“I made him everything.”
I swallowed, forced my voice to steadiness. “You made him a monster. He made himself a Master.”
Balthasar hissed, teeth gleaming and bared, glistening with hunger for whatever he thought he could get from me. He walked closer, maneuvering his body between me and the bed.
I needed a weapon. My heart sped, and I put my back to the window, using the oversized shift to shield my hands as I tried to work one of the braces loose. To keep him occupied, I kept talking.
Balthasar chuckled, and that was nearly as disturbing as his anger. “Are you seeking escape, Merit? For that is not to be. Our business is not done.”
Damn it, the brace wouldn’t budge. Fear began to tighten my chest, send flutters through my stomach. I had no weapon, and no exit, and an enemy who was eager to hurt Ethan. It was a bad combination.
“What do you want from Ethan? From us?”
“Je veux tout. Everything I might have had. Everything that was taken from me.”
“Ethan took nothing from you. Your captors did.”
Balthasar moved so fast I didn’t even see it. He grabbed my arm, the mere touch enough to send desire rushing through my body like liquid fire, and began to drag me across the room.
I pulled back, tried to free my arm, kicked at his calves, but his grip was steel-solid. “What do you want from me?”
“Ah, chérie, let us not be coy. Not now.”
As he pulled me toward the bed, a new kind of panic set in. Not fear for my life, but for my body, and the sanctity of it.
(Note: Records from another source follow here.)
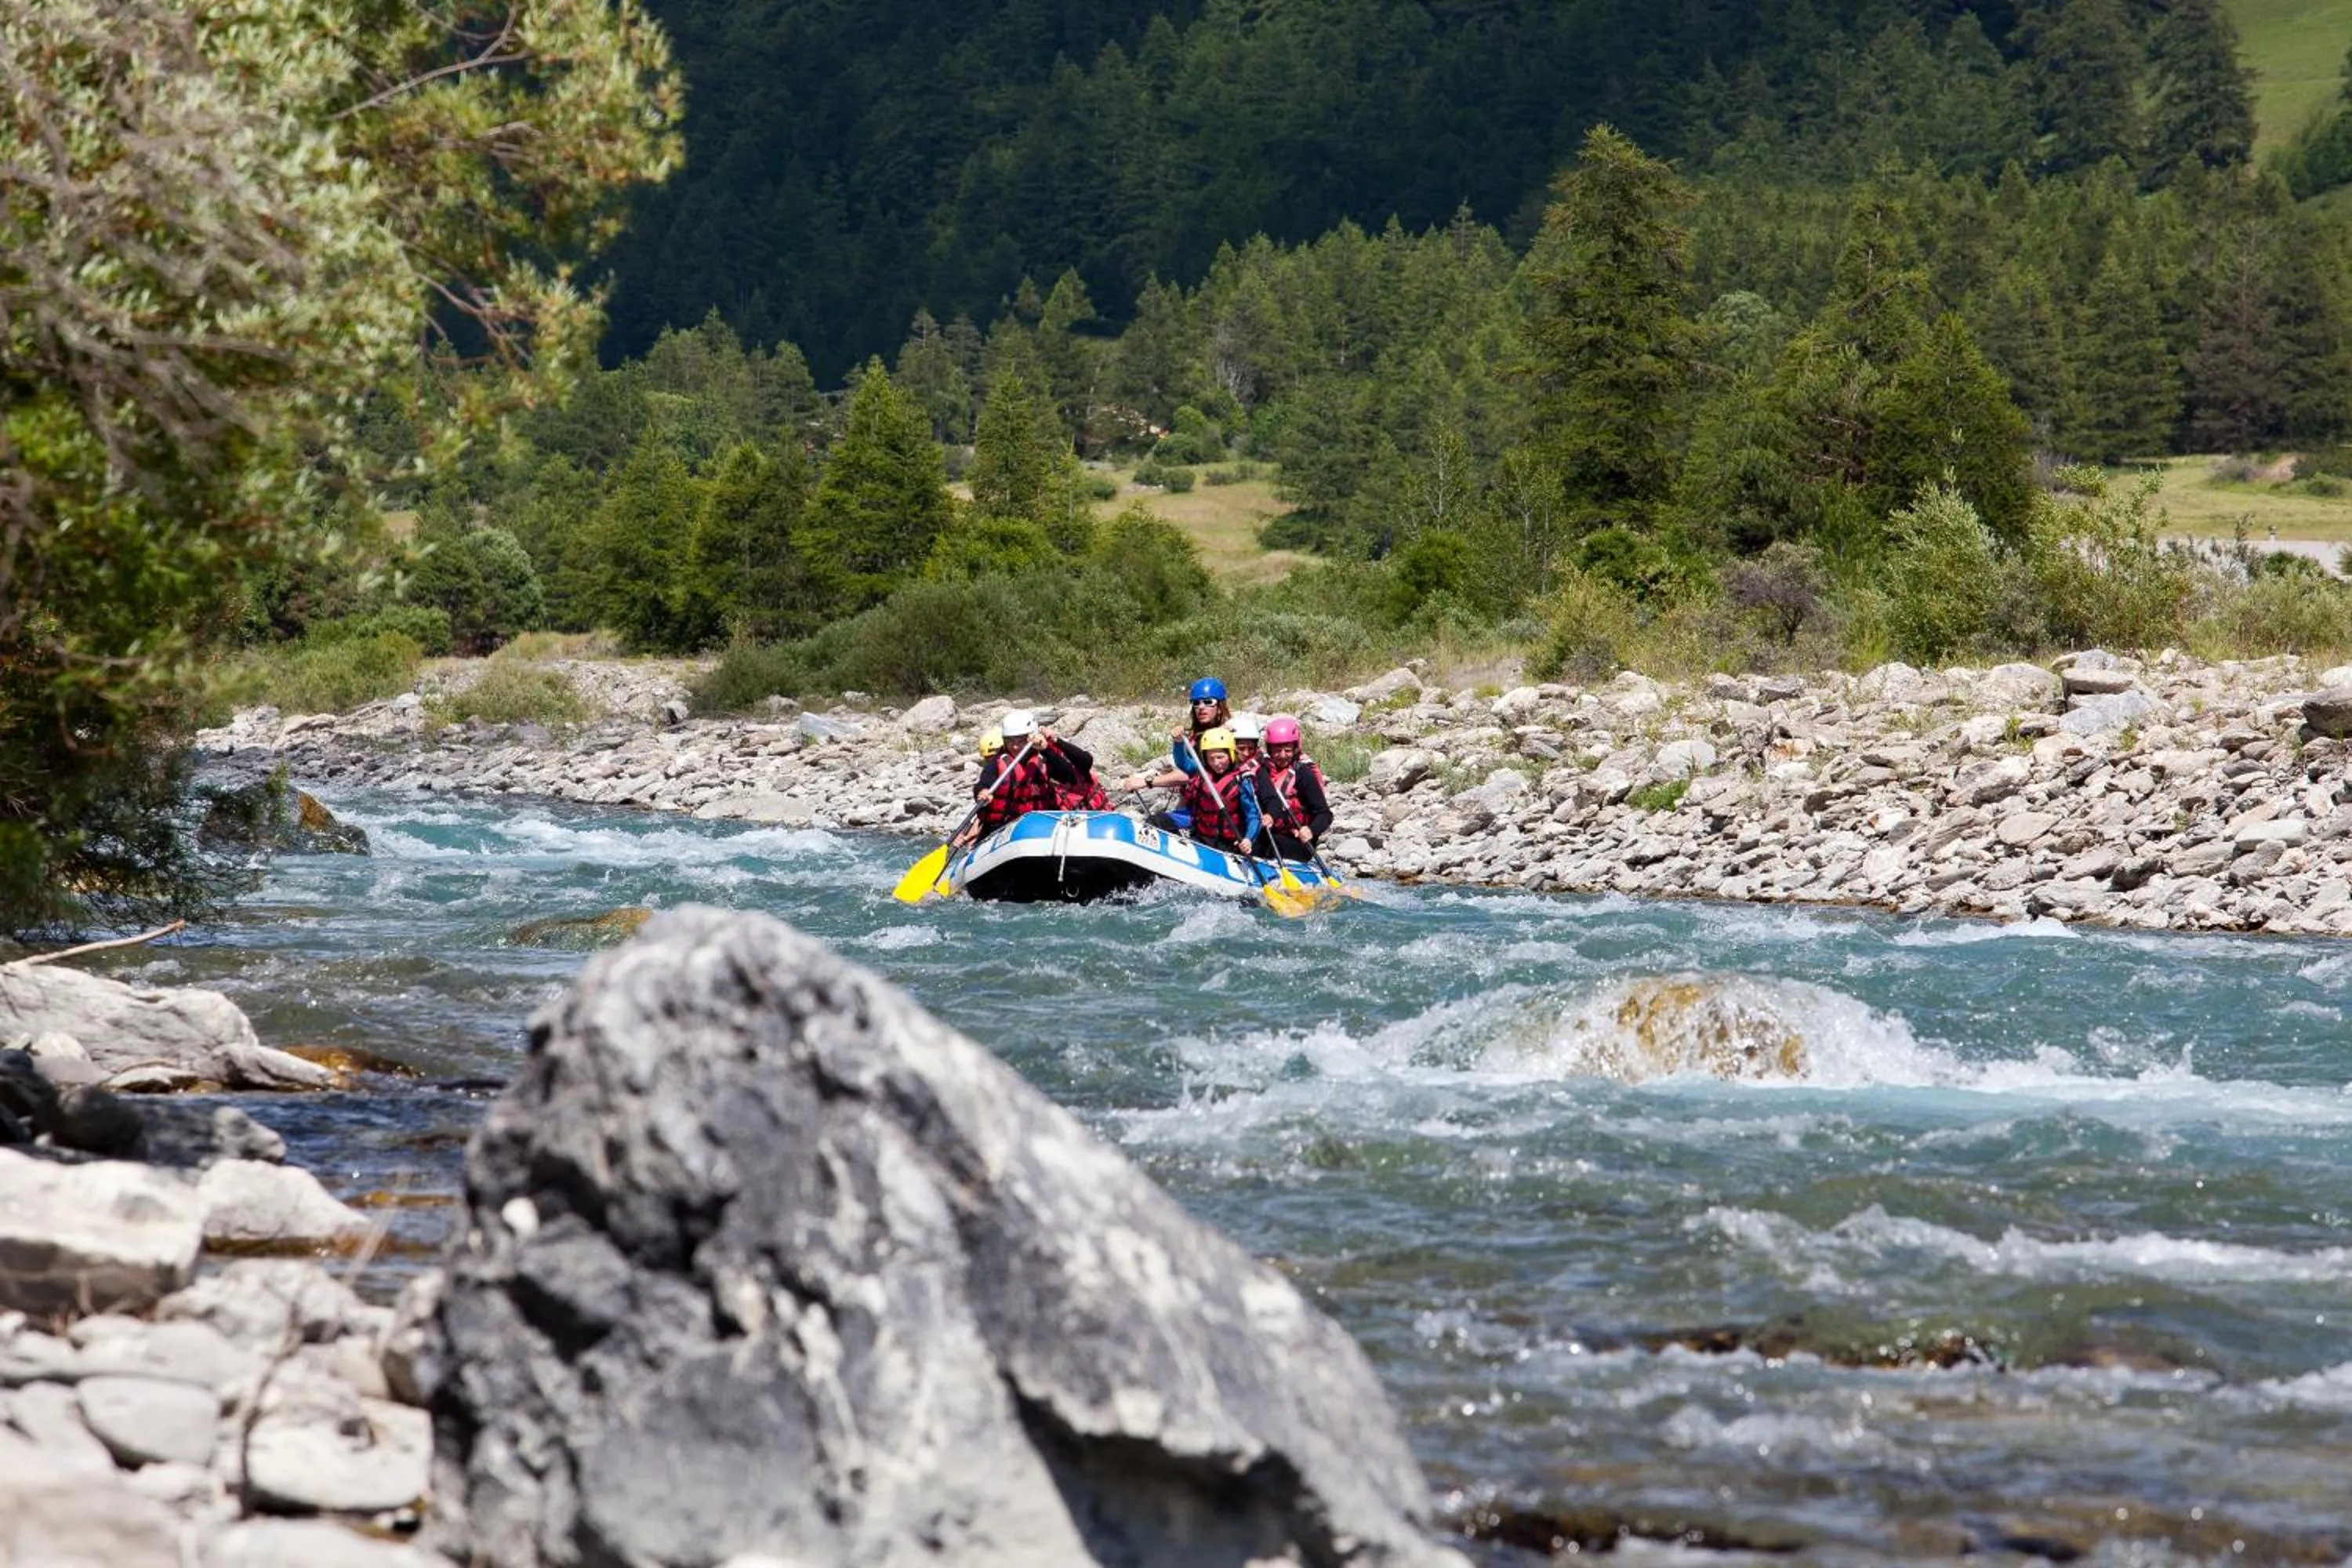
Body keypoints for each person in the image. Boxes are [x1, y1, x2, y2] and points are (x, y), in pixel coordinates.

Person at [1116, 726, 1261, 855]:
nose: (1216, 763)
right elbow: (1183, 763)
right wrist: (1179, 743)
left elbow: (1253, 816)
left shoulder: (1242, 781)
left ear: (1230, 754)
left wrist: (1248, 839)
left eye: (1220, 757)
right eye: (1211, 758)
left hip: (1226, 842)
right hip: (1200, 833)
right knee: (1156, 821)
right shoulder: (1202, 771)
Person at [955, 710, 1065, 847]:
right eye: (1010, 741)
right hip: (1001, 827)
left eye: (1021, 740)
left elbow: (1067, 776)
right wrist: (982, 792)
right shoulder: (998, 761)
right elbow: (983, 783)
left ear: (1032, 737)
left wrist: (1046, 749)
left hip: (1039, 825)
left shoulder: (1044, 757)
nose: (1015, 746)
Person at [1250, 714, 1333, 862]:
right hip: (1268, 833)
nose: (1282, 756)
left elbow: (1325, 814)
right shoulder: (1262, 770)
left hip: (1298, 842)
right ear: (1269, 749)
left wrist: (1311, 830)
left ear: (1295, 749)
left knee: (1268, 844)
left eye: (1288, 750)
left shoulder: (1304, 775)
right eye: (1277, 750)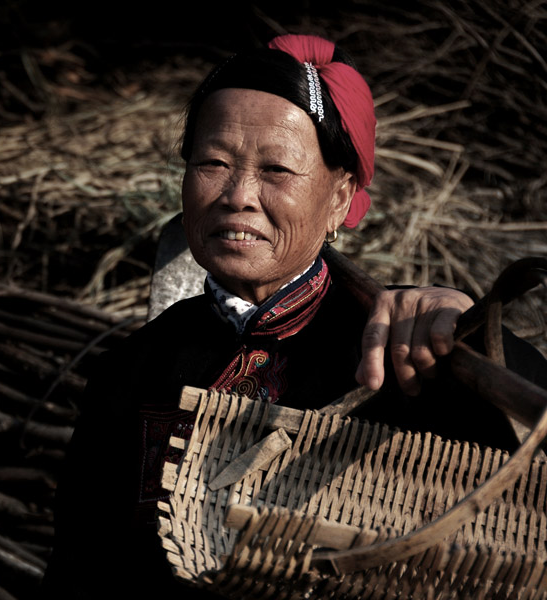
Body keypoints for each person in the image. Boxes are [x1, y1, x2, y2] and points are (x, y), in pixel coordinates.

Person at [41, 34, 547, 599]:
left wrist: (468, 333)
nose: (238, 195)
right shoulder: (131, 372)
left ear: (338, 199)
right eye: (212, 162)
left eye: (278, 169)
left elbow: (529, 442)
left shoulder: (397, 347)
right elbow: (79, 569)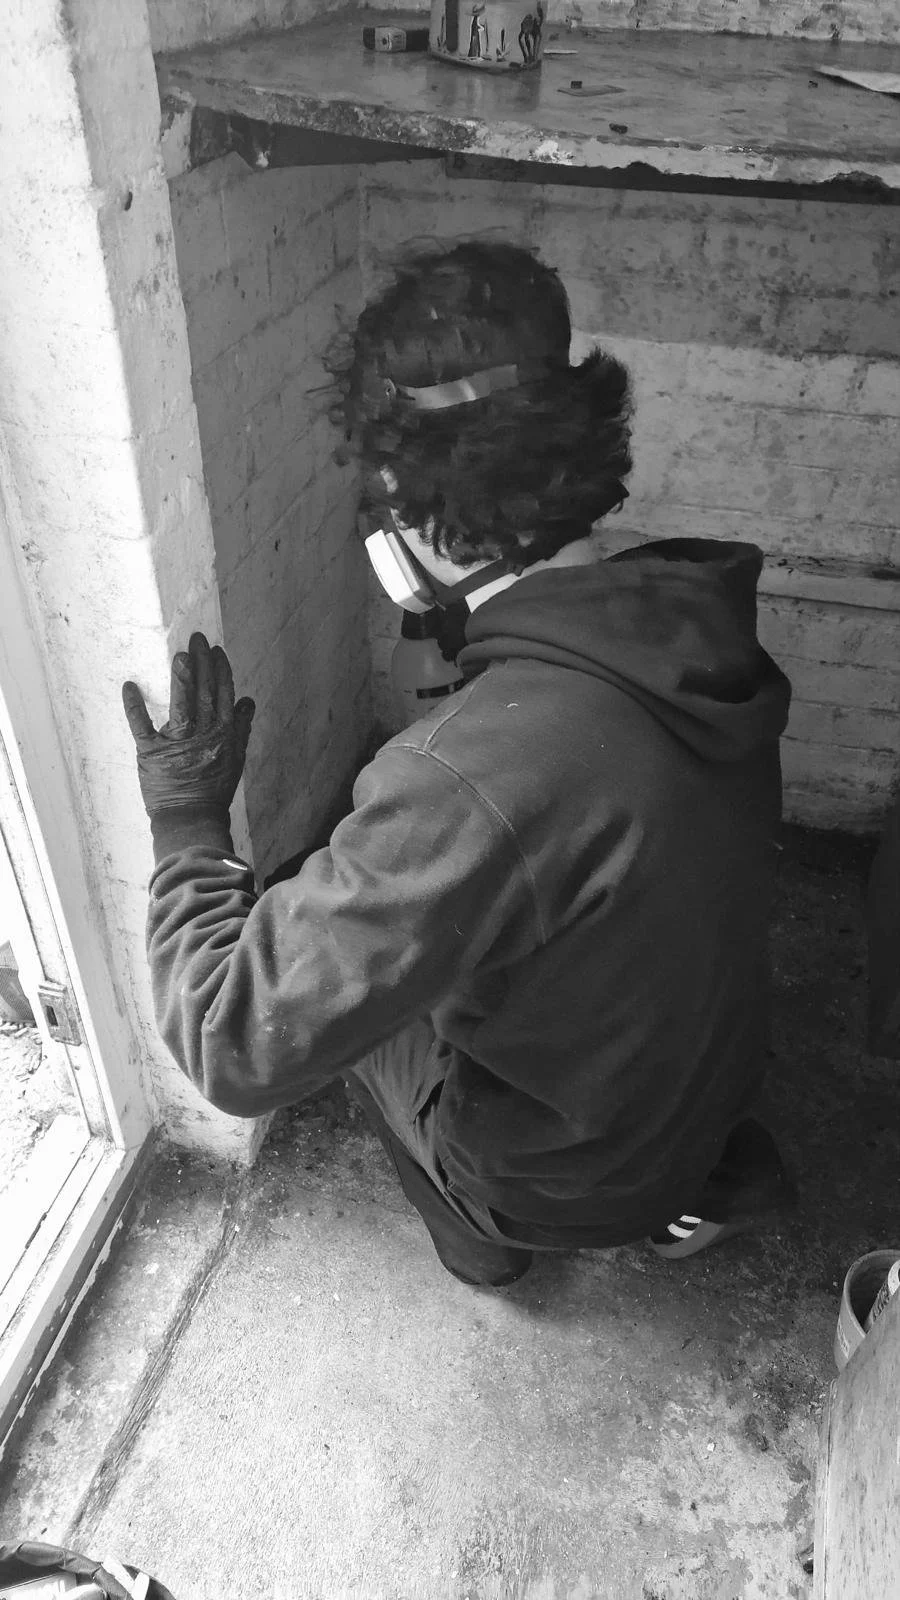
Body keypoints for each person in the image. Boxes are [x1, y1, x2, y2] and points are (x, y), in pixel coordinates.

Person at [122, 242, 794, 1289]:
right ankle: (691, 1186)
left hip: (565, 1173)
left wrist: (186, 825)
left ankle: (486, 1235)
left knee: (326, 970)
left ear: (409, 502)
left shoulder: (465, 777)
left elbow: (232, 1041)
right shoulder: (693, 632)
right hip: (691, 1095)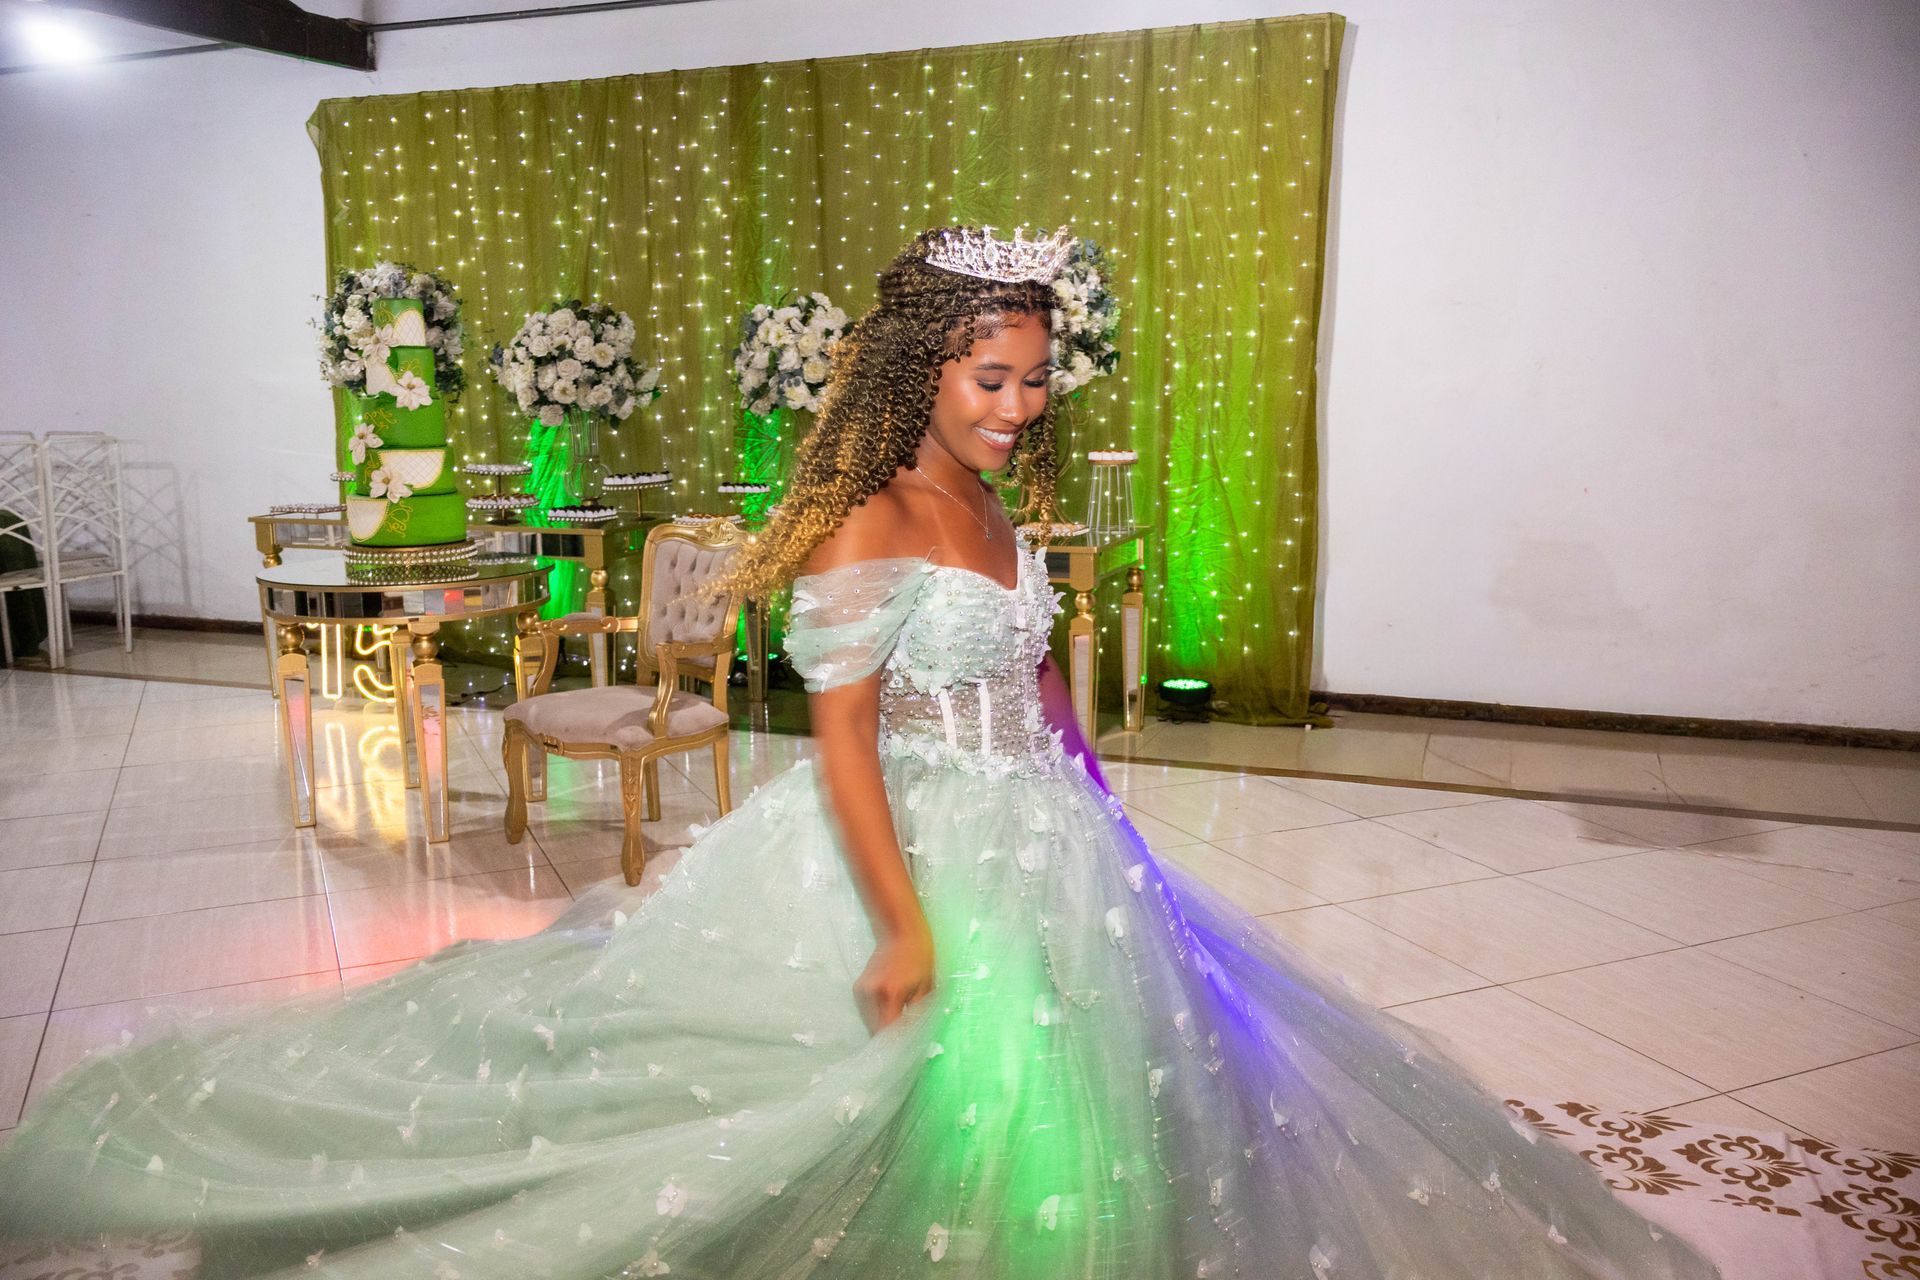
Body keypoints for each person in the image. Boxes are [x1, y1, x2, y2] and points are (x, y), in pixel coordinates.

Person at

For what he meant to do, and who he meant to hurt by it.
“You can’t use me to get to him.”
Balthasar’s smile was wide and feline. “We would both disagree with you.”
“I won’t let you. I’ll leave him first.”
Balthasar clucked his tongue. “No, that is not the truth. I have seen how you look at each other.”
Magic moved in a whirlwind around him, a cyclone that transmuted body, hair, clothes. Light flashed, and when the light and magic dissipated, Ethan stood before me.
My body bucked with shock.
No, I told myself. No. This is not Ethan.
But he looked so much like Ethan. Tall, rangy, his body honed and sculpted, his eyes sharply green. If they’d stood side by side, I’m not sure I could have told them apart.
Balthasar pulled me tighter against the line of his body. Of Ethan’s body. He looked like Ethan, smelled like Ethan, and the touch of his hand carried the same strength and warmth. Thought and need warred, made enemies by love and magic.
It’s an illusion, I reminded myself, digging my fingers into my palms until bright pain radiated, hoping the sensation would wake me up, send me home, or break whatever spell Balthasar had worked on me. So break it.
I used mental blocks to keep my keen vampire instincts—and the sights, smells, and sounds they revealed—from overwhelming me. Maybe that’s what I need, I thought, and closed my eyes, blocking out the sight of him, then the sensation of his arms around me, then the magic that flowed around the room as easily as water.
The pain was nearly immediate—a searing pressure that threatened to burst my head from the inside, a vise pressing against my skull. And the more I tried to fight it, the taller I tried to raise the walls against him, the worse the pain became. My hands curled into shaking and sinewy fists, my body shaking from the exertion, the inside of my skull booming like the percussion of a thousand flash grenades.
The force in my head kept building, the blood roaring in my ears, until I was certain I’d pass out.
And then what would he do to me? Exactly, I feared, what he wanted.
Instantly knowing I’d rather be conscious and fighting as best I could, I gave up, let the blocks fall away . . . and as my body went limp, felt the warm rush of heat as his magic spilled over me like wine.
Suddenly, his mouth was on mine, the taste of wine and blood on his lips, his teeth and tongue demanding.
I turned my head away. “Get away from me!”